Netanyahu has defined continued military action as having three principle goals: apprehending the murderers, hitting Hamas hard in the West Bank, and expanding the operation in the Gaza Strip “if necessary.”

Asked if the operation would be expanded in Gaza, Livni said Israel is engaged in a long struggle against Hamas, during which there will be a “series of actions,” which she was unwilling to discuss. “The struggle against Hamas did not start yesterday and will not end tomorrow,” she said.

The security cabinet met for the first time on Monday to draw up responses to the murders, shortly after the bodies were discovered. Significant differences among the eight-member security cabinet leaked out from that meeting, including how harsh the IDF military response should be, whether it should included a widespread operation in Gaza, and whether settlement construction should be announced in reaction to the murders.

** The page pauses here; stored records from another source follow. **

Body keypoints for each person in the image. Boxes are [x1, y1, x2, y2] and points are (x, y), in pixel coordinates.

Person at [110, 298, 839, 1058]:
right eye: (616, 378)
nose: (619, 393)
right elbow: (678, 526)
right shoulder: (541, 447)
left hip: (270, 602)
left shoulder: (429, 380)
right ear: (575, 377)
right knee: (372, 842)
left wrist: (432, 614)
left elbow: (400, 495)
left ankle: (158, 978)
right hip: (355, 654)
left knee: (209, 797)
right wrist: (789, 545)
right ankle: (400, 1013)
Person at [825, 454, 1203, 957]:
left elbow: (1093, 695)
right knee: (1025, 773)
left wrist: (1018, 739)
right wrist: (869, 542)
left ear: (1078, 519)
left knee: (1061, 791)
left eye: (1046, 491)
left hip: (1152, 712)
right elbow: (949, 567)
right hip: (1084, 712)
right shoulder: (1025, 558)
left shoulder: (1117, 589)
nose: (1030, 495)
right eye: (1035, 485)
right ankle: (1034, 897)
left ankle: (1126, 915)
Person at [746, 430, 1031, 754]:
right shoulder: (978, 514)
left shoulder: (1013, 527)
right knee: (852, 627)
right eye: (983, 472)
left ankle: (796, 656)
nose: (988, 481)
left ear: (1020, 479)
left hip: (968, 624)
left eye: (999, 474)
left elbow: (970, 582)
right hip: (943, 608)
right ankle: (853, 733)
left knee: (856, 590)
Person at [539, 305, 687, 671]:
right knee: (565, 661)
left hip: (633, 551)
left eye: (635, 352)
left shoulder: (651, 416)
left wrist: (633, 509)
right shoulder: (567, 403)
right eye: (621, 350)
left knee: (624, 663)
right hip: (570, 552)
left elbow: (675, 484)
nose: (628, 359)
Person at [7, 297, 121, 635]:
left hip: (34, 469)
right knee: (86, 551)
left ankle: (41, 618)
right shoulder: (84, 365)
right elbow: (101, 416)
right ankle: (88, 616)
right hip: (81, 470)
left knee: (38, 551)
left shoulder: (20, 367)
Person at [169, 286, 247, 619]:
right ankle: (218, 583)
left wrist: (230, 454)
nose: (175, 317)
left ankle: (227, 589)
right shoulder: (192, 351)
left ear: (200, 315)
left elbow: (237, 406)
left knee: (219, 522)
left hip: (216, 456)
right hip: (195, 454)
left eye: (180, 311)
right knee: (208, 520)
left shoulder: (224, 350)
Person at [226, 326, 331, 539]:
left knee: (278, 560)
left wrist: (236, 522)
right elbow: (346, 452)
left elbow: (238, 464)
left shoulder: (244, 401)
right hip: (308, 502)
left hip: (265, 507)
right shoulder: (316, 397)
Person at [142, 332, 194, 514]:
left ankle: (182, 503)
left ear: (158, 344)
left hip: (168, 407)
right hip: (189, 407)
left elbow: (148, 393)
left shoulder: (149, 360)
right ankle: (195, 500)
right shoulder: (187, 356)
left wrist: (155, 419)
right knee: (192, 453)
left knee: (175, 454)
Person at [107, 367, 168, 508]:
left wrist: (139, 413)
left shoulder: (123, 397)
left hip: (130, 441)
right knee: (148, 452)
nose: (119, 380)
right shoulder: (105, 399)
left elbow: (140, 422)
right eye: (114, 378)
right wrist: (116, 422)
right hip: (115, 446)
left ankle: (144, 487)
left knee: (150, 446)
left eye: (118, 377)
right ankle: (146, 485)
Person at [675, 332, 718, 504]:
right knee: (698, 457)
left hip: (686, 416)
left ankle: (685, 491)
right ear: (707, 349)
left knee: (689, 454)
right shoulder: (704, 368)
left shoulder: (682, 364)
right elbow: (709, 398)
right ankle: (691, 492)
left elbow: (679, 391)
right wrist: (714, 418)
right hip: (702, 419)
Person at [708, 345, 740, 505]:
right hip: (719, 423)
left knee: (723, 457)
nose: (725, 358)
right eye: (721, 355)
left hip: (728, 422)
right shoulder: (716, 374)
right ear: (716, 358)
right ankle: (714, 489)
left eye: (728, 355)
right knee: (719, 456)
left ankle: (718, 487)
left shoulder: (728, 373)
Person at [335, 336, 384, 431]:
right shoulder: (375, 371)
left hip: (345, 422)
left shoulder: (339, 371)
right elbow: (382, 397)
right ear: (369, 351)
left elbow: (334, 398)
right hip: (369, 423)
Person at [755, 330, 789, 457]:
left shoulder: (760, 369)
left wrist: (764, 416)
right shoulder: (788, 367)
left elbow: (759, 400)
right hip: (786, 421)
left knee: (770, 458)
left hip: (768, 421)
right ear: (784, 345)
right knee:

While little information leaked out of Tuesday evening’s security cabinet meeting, Channel 2 reported that just prior to the Wednesday meeting Ze’ev Hever, the head of the settlement movement’s construction arm, held a meeting with cabinet secretary Avichai Mandelblit, in a possible sign that significant settlement construction will be one of Israel’s reactive steps.

Palestinian Authority President Mahmoud Abbas has been holding consultations with senior Palestinian officials in his office in Ramallah since Tuesday night to discuss the latest developments, a PA official in Ramallah said.

During the discussions, Abbas condemned Israeli security measures in the West Bank and the Gaza Strip following the abduction and murder of the yeshiva students three weeks ago.

Abbas called on the Israeli government “not to exploit the incident to pursue settlement activities and escalation.”

“The policy of collective punishment must stop,” he said.

He pointed out that Palestinian groups had agreed to endorse “popular and peaceful resistance to achieve the national legitimate rights of the Palestinians.”

Jerry Lewis contributed to this report from London.